Silvio Minieri ha detto...

Le fonti ci riferiscono che Adimanto e Glaucone muoiono nella battaglia di Megara del 407 a. C., durante la guerra del Peloponneso. Entrambi compaiono come personaggi e interlocutori di Socrate nella “Repubblica”, il dialogo composto da Platone negli anni tra il 387 e 367 a.C. In questo senso, egli sembra quasi volerne celebrare la memoria non come eroi, ma come filosofi, che per lui era la condizione più elevata dell’anima. Come detto, avremo modo di parlare meglio di quest’argomento di stretta natura filosofica, limitiamoci qui alla nostra traccia di narratologia, investigando meglio la composizione del nostro racconto apparentemente anodino.
“La scelta di Adimanto”, oggi (e non “ieri”) posso dire, è la mia scelta di autore sui destini personali dei tre fratelli: Adimanto e Glaucone, che muoiono da eroi, e Platone, che invece vive da filosofo. È questo il destino della sua anima, secondo la legge di Adrastea, letteralmente “l’Inevitabile”, una personificazione del destino. L’assegnazione della vita futura è strettamente determinata dalla misura in cui le anime, volando nel cielo al seguito del dio, hanno contemplato la pianura della verità, prima di tornare sulla terra, poiché ad essa corrisponde il grado di verità connesso alla vita in cui si reincarnano. “L'anima che, divenuta seguace del dio, abbia visto qualcuna delle verità [oltre il cielo, Iperuranio], non subisce danno fino al giro successivo, e se riesce a fare ciò ogni volta, resta intatta per sempre; qualora invece, non riuscendo a tenere dietro al dio, non abbia visto, e per qualche accidente, riempitasi di oblio e di ignavia, sia appesantita e a causa del suo peso perda le ali e cada sulla terra, allora è legge che essa non si trapianti in alcuna natura animale nella prima generazione. Invece l'anima che ha visto il maggior numero di esseri si trapianterà nel seme di un uomo destinato a diventare filosofo o amante del bello o seguace delle Muse o incline all'amore.” (Platone, “Fedro, 248cd)

[N. d. B.]
Non essendo riuscito ad esprimere bene il mio pensiero (ognuno ha i suoi limiti), rimando alla Nota di “Tra i rami degli alberi” il senso di quella mia frase: “Riservandoci di spiegare perché abbiamo allora definito anodino solo in apparenza il presente racconto, quasi avesse una sua sostanziale solidità di significato reale, che rimane velata dalla finzione.”

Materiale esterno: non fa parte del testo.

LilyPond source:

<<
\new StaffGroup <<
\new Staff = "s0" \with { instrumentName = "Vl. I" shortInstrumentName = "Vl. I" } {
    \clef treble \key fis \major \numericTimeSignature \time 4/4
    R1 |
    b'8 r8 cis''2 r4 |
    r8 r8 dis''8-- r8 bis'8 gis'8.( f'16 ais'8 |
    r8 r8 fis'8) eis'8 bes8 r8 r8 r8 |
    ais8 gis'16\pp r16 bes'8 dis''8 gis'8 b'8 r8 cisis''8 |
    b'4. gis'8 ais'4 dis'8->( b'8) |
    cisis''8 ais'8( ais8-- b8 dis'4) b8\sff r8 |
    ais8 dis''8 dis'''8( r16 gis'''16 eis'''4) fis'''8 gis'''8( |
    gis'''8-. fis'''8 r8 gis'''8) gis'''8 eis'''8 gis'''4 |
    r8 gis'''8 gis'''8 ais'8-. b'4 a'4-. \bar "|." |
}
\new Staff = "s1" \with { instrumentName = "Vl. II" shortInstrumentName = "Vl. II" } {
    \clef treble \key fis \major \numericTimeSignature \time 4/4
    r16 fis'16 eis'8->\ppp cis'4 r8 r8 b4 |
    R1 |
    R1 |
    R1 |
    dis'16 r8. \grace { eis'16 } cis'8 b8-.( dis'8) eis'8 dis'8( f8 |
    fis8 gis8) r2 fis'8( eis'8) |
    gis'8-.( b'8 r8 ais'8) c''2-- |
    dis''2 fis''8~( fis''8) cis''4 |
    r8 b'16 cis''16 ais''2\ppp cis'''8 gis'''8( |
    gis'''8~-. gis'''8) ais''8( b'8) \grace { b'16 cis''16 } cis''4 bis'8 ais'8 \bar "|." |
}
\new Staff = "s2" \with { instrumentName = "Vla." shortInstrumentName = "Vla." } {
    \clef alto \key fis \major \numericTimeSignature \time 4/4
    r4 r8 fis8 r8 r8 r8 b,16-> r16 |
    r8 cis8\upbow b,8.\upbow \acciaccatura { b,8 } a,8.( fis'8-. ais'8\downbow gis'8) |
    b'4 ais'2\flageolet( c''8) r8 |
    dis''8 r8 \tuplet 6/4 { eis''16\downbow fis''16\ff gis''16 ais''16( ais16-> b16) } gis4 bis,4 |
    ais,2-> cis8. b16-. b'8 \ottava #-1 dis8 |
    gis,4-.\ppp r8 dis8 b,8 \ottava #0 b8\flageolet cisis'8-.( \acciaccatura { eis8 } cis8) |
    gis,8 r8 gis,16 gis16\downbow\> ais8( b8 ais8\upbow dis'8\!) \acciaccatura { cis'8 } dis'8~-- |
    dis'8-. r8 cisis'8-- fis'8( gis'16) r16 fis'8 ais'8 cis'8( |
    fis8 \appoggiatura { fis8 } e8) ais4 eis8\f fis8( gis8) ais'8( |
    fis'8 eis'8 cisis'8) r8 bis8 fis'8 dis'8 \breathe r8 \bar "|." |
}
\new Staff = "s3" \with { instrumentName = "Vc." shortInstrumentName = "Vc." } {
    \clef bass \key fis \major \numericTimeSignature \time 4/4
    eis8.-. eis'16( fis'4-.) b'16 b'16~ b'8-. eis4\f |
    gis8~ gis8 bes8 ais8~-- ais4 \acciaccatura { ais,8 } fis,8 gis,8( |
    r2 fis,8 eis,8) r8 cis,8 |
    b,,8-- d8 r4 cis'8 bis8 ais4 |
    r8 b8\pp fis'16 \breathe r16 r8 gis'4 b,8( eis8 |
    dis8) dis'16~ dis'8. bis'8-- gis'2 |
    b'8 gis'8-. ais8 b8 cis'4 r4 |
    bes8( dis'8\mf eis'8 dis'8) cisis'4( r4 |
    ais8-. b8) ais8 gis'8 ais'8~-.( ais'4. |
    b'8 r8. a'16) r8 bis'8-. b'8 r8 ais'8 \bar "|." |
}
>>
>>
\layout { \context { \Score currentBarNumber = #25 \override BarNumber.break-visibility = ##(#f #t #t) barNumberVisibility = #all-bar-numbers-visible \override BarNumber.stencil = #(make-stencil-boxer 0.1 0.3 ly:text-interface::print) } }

Silvio Minieri ha detto...

TRA I RAMI DEGLI ALBERI monologo
Commento a “Passeggiata novembrina”

“Tra i rami degli alberi, in un lieve ondeggiare delle fronde, le gazzarre degli uccelli sembravano smarrirsi nel volo verso il cielo.”

Perché quest’ultimo racconto si è salvato dalla “apocatastasi” del Blog, che comunque anche come metafora è impropria? E diciamo metafora impropria in riferimento a quella che dovrebbe essere la restaurazione dei post, che nel tempo non possono ritornare alla loro posizione originaria, provocando una “ecpirosi”, in quanto nel Blog vige il principio entropico, tanto per rimanere nella metafora cosmica. In tal senso il rinnovamento dovrebbe portare a una nuova formulazione dei post in termini di contenuti, non più giochi né flussi di una coscienza contaminata dal quotidiano, con andamento umoristico, ma più letteratura e filosofia, almeno nelle intenzioni, come traspare dal sottotitolo della rubrica: “Rivista on-line”.